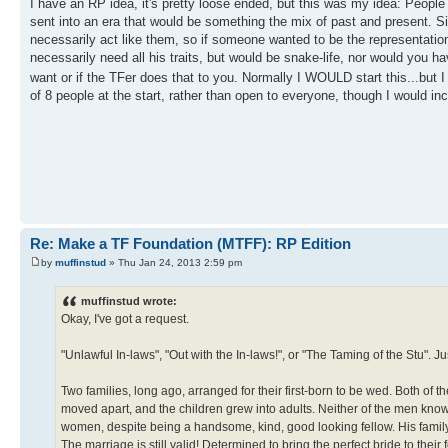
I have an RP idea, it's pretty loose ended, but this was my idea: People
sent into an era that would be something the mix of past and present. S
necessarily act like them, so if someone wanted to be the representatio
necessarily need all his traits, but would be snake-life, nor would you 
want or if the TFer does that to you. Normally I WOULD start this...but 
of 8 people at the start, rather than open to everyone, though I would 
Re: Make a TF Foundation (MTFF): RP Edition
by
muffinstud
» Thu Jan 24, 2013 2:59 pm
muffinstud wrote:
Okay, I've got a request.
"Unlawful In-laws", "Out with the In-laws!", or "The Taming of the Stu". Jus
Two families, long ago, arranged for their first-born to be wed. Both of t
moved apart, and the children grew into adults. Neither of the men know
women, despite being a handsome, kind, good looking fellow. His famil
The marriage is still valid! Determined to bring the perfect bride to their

# # # #

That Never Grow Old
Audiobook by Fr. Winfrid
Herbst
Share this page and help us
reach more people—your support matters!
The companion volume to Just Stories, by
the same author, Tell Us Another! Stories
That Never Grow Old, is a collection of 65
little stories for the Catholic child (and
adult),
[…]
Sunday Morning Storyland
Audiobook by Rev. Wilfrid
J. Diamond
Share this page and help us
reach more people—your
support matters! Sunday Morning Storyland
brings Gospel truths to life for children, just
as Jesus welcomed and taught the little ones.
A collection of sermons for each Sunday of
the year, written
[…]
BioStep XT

# # # #

EXERCISE PROMPT → Read the entries above and find each line holding the word "more". Copy it out.

RESULT OF THE TASK →
reach more people—your support matters!
reach more people—your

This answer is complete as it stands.